**Required work:**
Your answer must restate each entry below word for word, with no pictures in it.

**Working data:**
################

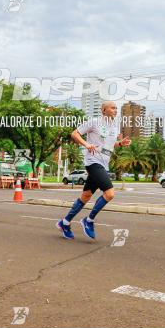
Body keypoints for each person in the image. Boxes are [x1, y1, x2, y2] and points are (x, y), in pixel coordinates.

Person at [57, 101, 131, 240]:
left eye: (116, 108)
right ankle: (89, 220)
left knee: (86, 196)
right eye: (112, 108)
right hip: (93, 162)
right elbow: (75, 134)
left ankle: (64, 223)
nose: (115, 110)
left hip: (104, 164)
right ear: (103, 110)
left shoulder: (114, 126)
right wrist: (86, 144)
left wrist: (120, 143)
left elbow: (108, 144)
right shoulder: (94, 122)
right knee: (109, 194)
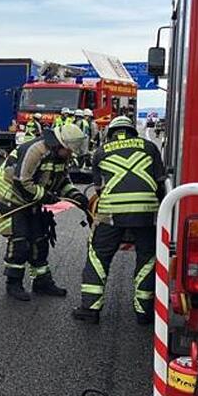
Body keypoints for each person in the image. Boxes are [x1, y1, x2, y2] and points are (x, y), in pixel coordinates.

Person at [72, 115, 166, 325]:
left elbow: (99, 189)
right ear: (131, 131)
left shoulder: (100, 152)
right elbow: (161, 183)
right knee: (147, 258)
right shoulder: (149, 147)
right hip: (146, 212)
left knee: (98, 257)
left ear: (111, 133)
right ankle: (144, 311)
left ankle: (90, 309)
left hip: (111, 213)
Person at [0, 123, 92, 301]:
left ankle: (42, 282)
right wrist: (45, 196)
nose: (71, 155)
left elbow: (61, 180)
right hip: (10, 197)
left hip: (31, 198)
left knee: (39, 238)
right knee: (20, 239)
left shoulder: (61, 156)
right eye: (68, 151)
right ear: (59, 145)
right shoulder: (36, 150)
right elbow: (22, 182)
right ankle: (13, 283)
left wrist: (75, 195)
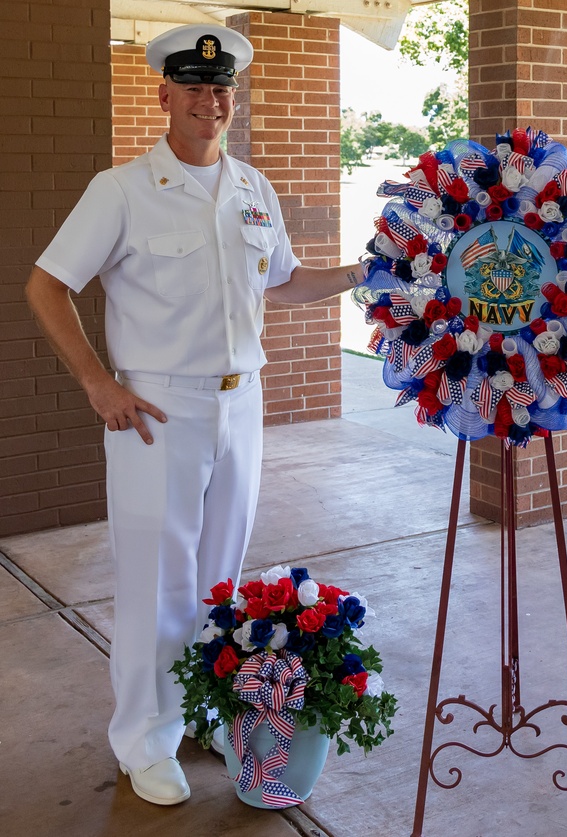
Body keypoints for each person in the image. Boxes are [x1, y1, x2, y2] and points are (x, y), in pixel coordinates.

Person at [25, 24, 362, 806]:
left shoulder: (253, 188)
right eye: (195, 88)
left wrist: (359, 272)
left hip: (243, 401)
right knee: (156, 581)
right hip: (156, 408)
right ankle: (145, 739)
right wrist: (96, 383)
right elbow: (47, 285)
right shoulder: (122, 190)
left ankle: (204, 710)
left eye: (222, 89)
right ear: (165, 96)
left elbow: (279, 286)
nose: (211, 101)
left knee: (218, 580)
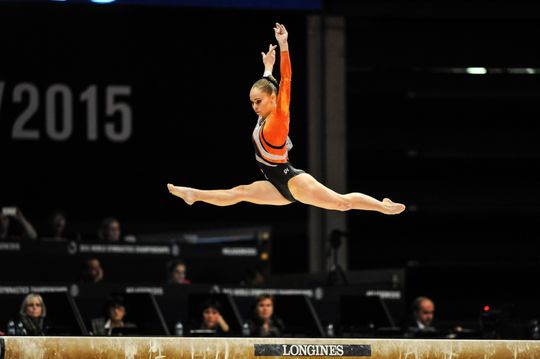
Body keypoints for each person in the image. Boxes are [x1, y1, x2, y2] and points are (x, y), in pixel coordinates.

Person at [167, 23, 405, 215]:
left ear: (272, 99)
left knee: (342, 203)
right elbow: (267, 85)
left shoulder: (278, 118)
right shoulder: (265, 109)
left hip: (292, 181)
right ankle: (193, 195)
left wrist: (284, 45)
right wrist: (267, 69)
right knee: (239, 192)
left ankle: (382, 206)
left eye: (258, 102)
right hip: (274, 183)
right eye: (251, 102)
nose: (254, 106)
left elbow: (286, 80)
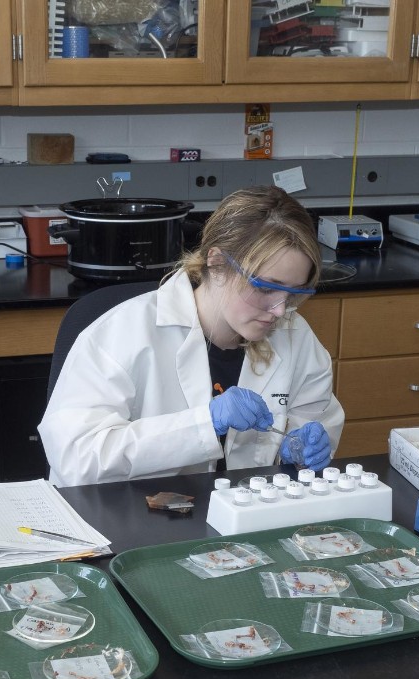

################

**The completed task:**
Body keypoints for each person in the image. Boxes are [x1, y1, x2, y2] and points are (x, y), in pixel coordinates.

Person at [57, 101, 131, 240]:
left eye: (116, 108)
right ankle: (89, 220)
left knee: (86, 196)
right eye: (112, 108)
right hip: (93, 162)
right elbow: (75, 134)
left ankle: (64, 223)
nose: (115, 110)
left hip: (104, 164)
right ear: (103, 110)
left shoulder: (114, 126)
right wrist: (86, 144)
left wrist: (120, 143)
left elbow: (108, 144)
right shoulder: (94, 122)
right knee: (109, 194)
Body keypoints for each person in the image. Boxes are [x1, y1, x2, y2] and points are (x, y), in pixel coordinates.

Person at [72, 115, 166, 325]:
left elbow: (99, 189)
right ear: (131, 131)
left shoulder: (100, 152)
right elbow: (161, 183)
right knee: (147, 258)
right shoulder: (149, 147)
right hip: (146, 212)
left knee: (98, 257)
left ear: (111, 133)
right ankle: (144, 311)
left ankle: (90, 309)
left hip: (111, 213)
Person at [0, 123, 92, 301]:
left ankle: (42, 282)
right wrist: (45, 196)
nose: (71, 155)
left elbow: (61, 180)
right hip: (10, 197)
left hip: (31, 198)
left knee: (39, 238)
right knee: (20, 239)
left shoulder: (61, 156)
right eye: (68, 151)
right ear: (59, 145)
right shoulder: (36, 150)
right elbow: (22, 182)
right ankle: (13, 283)
left wrist: (75, 195)
Body keypoints for each person in the image. Boxes are [x1, y1, x2, y2] and points are (x, y), in pixel coordinates.

Person at [25, 24, 362, 806]:
left shoulder: (253, 188)
right eye: (195, 88)
left wrist: (359, 272)
left hip: (243, 401)
right knee: (156, 581)
right hip: (156, 408)
right ankle: (145, 739)
right wrist: (96, 383)
right elbow: (47, 285)
right shoulder: (122, 190)
left ankle: (204, 710)
left eye: (222, 89)
right ear: (165, 96)
left elbow: (279, 286)
nose: (211, 101)
left knee: (218, 580)
Body keypoints for each person in the image. Boxes are [x1, y1, x2, y2] and points are (x, y), in pixel coordinates.

Person at [167, 23, 405, 215]:
left ear: (272, 99)
left knee: (342, 203)
right elbow: (267, 85)
left shoulder: (278, 118)
right shoulder: (265, 109)
left hip: (292, 181)
right ankle: (193, 195)
left wrist: (284, 45)
right wrist: (267, 69)
right knee: (239, 192)
left ankle: (382, 206)
left eye: (258, 102)
right hip: (274, 183)
right eye: (251, 102)
nose: (254, 106)
left elbow: (286, 80)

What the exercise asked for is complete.